Por su parte, la doctora Giselle Aldacur, pediatra del Centro Médico Vithas Alzira, señala que la mayoría de los casos ocurren por «pequeños descuidos cotidianos». Romper la cadena de frío o dejar platos cocinados a temperatura ambiente durante excursiones, playas o piscinas son los errores más comunes. En la misma línea, la doctora Maria Jesús Cano, directora médica de los hospitales Vithas Alicante y Vithas Medimar, insiste en el peligro de consumir alimentos preparados que han permanecido demasiado tiempo expuestos al calor.

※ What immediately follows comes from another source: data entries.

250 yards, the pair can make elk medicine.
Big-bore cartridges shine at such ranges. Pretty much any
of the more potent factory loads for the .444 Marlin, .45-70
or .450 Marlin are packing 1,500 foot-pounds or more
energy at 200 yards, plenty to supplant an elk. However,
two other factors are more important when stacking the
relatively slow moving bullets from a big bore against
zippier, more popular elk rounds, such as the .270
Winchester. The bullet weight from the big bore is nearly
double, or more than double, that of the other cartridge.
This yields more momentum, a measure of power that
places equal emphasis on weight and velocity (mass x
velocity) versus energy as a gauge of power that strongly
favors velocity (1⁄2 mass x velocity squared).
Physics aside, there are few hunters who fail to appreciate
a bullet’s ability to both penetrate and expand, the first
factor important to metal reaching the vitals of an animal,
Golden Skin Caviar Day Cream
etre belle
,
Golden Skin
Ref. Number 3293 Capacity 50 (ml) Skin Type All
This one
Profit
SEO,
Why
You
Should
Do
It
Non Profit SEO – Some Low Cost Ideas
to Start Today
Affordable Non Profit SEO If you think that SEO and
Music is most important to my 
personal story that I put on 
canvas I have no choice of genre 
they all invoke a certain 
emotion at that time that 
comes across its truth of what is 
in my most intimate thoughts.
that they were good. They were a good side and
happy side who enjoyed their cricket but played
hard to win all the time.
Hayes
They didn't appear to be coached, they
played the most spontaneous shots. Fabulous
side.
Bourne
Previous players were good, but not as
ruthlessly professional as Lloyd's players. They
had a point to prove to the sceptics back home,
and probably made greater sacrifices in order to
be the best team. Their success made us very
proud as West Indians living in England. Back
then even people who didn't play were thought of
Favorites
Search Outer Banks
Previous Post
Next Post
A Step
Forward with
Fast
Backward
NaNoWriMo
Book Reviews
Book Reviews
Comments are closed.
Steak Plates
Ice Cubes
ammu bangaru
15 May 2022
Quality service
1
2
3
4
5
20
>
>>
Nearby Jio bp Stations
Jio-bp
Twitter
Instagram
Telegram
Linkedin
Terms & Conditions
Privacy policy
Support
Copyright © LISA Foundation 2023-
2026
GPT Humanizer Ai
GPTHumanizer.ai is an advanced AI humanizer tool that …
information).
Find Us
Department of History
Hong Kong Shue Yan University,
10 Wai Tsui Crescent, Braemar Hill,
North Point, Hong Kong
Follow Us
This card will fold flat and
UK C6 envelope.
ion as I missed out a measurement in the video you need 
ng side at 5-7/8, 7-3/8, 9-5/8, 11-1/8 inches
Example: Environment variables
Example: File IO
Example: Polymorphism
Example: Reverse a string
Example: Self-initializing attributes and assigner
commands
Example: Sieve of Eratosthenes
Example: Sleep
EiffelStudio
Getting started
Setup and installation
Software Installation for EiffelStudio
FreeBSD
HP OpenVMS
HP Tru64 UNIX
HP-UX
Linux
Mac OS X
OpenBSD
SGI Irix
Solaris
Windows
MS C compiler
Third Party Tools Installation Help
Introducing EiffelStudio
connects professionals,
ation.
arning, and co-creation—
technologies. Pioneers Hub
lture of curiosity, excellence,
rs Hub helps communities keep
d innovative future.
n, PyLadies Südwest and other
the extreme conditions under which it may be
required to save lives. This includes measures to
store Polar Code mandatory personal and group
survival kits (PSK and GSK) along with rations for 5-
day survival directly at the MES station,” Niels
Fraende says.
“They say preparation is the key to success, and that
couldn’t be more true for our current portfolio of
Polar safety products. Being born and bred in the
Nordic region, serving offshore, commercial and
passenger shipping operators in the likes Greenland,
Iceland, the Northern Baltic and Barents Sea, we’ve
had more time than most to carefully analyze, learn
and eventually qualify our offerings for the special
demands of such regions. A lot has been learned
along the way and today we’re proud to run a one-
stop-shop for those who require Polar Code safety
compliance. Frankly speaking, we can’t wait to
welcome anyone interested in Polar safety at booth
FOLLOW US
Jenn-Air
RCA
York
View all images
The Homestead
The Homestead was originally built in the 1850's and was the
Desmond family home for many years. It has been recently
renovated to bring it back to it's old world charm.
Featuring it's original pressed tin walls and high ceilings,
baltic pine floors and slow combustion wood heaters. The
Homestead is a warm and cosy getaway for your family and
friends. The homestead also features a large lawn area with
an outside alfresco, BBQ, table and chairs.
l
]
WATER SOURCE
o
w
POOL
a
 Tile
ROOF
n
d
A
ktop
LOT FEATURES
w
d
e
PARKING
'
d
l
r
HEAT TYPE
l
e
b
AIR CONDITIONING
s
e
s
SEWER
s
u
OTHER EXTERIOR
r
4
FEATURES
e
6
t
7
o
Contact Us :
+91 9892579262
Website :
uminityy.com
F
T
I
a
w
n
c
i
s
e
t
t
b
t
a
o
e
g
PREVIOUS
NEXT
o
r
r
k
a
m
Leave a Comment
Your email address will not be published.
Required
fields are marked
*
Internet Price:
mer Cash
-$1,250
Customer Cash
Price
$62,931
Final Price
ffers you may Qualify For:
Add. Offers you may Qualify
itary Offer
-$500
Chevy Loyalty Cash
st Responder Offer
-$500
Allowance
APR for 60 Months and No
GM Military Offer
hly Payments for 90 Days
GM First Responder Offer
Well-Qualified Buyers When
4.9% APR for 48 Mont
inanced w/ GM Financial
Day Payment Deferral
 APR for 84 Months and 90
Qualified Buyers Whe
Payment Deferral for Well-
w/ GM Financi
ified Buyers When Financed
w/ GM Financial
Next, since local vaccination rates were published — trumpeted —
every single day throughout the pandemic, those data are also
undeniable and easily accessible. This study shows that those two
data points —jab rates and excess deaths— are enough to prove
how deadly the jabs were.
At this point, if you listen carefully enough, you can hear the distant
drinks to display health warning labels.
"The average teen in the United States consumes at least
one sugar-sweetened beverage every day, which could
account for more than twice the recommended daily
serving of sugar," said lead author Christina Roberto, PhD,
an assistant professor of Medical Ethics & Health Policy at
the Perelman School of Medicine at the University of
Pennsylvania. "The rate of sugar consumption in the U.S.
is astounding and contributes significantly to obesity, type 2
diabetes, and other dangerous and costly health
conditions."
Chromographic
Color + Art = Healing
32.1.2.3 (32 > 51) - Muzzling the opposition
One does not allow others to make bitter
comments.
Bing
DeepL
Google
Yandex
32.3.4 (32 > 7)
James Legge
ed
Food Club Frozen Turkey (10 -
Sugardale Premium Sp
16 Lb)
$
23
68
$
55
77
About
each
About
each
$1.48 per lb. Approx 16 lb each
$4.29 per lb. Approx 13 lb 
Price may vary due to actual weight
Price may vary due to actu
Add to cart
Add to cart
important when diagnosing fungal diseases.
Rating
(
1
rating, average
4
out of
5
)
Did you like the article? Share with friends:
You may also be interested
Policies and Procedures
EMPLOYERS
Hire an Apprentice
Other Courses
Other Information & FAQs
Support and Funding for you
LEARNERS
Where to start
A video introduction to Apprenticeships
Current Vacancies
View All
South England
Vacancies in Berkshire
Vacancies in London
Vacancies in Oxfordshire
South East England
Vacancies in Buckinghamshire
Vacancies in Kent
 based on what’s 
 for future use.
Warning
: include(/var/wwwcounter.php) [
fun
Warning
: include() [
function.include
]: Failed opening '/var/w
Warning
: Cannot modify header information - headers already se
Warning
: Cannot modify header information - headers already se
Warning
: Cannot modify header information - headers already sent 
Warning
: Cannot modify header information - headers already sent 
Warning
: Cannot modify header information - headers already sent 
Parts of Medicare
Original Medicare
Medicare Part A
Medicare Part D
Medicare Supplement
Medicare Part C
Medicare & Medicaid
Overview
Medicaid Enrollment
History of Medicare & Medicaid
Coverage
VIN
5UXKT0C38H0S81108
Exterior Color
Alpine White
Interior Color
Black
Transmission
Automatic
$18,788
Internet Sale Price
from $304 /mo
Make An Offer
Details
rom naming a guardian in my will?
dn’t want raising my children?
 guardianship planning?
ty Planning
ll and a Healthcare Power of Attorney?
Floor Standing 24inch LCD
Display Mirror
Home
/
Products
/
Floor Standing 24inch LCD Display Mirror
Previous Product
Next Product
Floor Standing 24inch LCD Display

Los enemigos invisibles: Bacterias como la Salmonella, E. coli, el Estafilococo o la Shigella son las principales causantes de estas infecciones veraniegas, encontrando en el calor el ambiente ideal para multiplicarse rápidamente.
Guía básica de prevención en la cocina
Para frenar esta tendencia, los profesionales de Vithas proponen una serie de pautas fundamentales basadas en la higiene y el sentido común:
- Higiene estricta: El doctor Fernando Baixauli, pediatra de Vithas Castellón y Vithas Valencia 9 de Octubre, recuerda que «la higiene de manos es una medida básica y fundamental». Es imprescindible lavarse las manos antes de comer o manipular productos, además de desinfectar utensilios y encimeras.
- Refrigeración inmediata: No se debe dejar la comida cocinada a temperatura ambiente; hay que introducir los productos perecederos en la nevera lo antes posible.
- Cocción completa: Evitar el consumo de carnes, pescados o huevos crudos o poco hechos.
- Evitar la contaminación cruzada: Mantener estrictamente separados los alimentos crudos de los que ya están cocinados.
- Lavado de vegetales: Limpiar concienzudamente las frutas y verduras con agua potable antes de su consumo.
Cuándo acudir a urgencias
Los síntomas más habituales de una intoxicación incluyen diarrea, vómitos, náuseas, dolor abdominal, fiebre y debilidad general. Aunque muchos casos remiten en unos días, la precaución debe ser máxima.
Michelle Guevara, coordinadora de urgencias del Hospital Vithas Valencia Consuelo, recomienda acudir a un centro médico sin demora si los síntomas persisten en el tiempo, si existe una incapacidad total para tolerar líquidos o si aparecen los primeros signos de deshidratación, una complicación especialmente peligrosa en niños y ancianos.